I was speaking about general deviation on all manner of things, not just religion. Like I said above, I think Allegory and I got our wires crossed during that part of the conversation. I assumed he was speaking in general, but he may not have been. To me, it's obvious that children rarely do exactly what their parents do, or even what their parents want them to do. Certainly, we don't live in a society like much of western history, were children almost always retained the same religion, professions, social activities (and social status) of their parents.
Quote:
Were this not the case, we'd see wild generational swings in belief or denomination, but nothing like that has taken place. There's no 'pendulum swing' in religious belief, just a steady decline in belief in organized religion in first world countries. That could change and become a steady increase in belief, I don't think it's some linear trend, but 'kids rebel against their parents beliefs' isn't something that applies here.
Yes. But I think that this is an increase in the overall rate at which children deviate (in any way) from their parents. So when we look just at religion, we're starting from a very high rate of active participation, so the overwhelming majority deviation is lower or no participation. My second point was that this deviation is just that: deviation. So among the population that is deviating with regard to religion (which is still a minority as you correctly pointed out), we can expect to see pendulum swings.

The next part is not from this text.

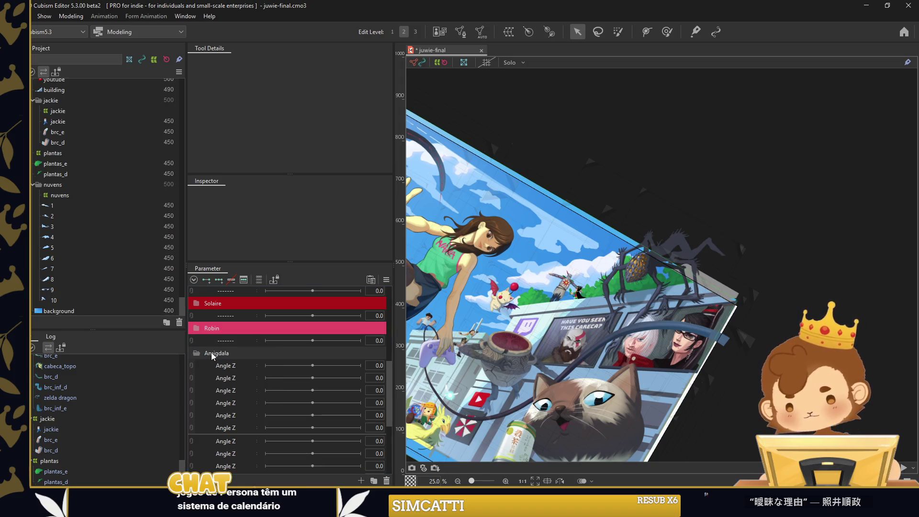
{"action": "scroll", "coordinate": [77, 414], "scroll_direction": "up", "scroll_amount": 2}
{"action": "scroll", "coordinate": [61, 412], "scroll_direction": "up", "scroll_amount": 3}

Obviously, we're still also seeing a rate of deviation increase in the population as a whole, so the overall rate of active participation in religion is going to continue to decrease, but what I've observed is that a decent percentage of the teen children today raised by parents who as teens deviated from their parents with regard to religion 20-30 years ago, are now deviating from those parents and going out and joining church groups and otherwise participating in religious based activities despite their parents not doing so and not teaching them to do so (and even in some cases, actively disdaining the idea of participation in religion of any type).
It's a subset of a subset though. How much of a factor this plays out over time is pretty hard to say. I just see this as a natural result of socio-economic changes over time that make it possible for children to be significantly different than their parents. It's pretty natural for this to creep into more than just jobs and social circles, and affect religious choices as well. I don't necessarily buy into the conclusion that this means that our society is getting "less religious", so much as "more free to choose". I was kinda tweaking the atheist assumption that religion only survives if successive generations are indoctrinated into the faith, and that given a free choice, no one would choose religion. I know a number of teens who prove this to be wrong. I was countering the kind of cheering you see in atheist circles over data like this, as though they actually believe that the rate of religion in society will just continue to drop until it reaches zero and then finally we'll live in some kind of society based on reason rather than superstitious beliefs in men in the clouds.
I suspect it'll drop to some level and then stabilize there, with some percentage of each generation leaving and some percentage joining. Don't know where that number will be, but it certainly isn't going to be zero.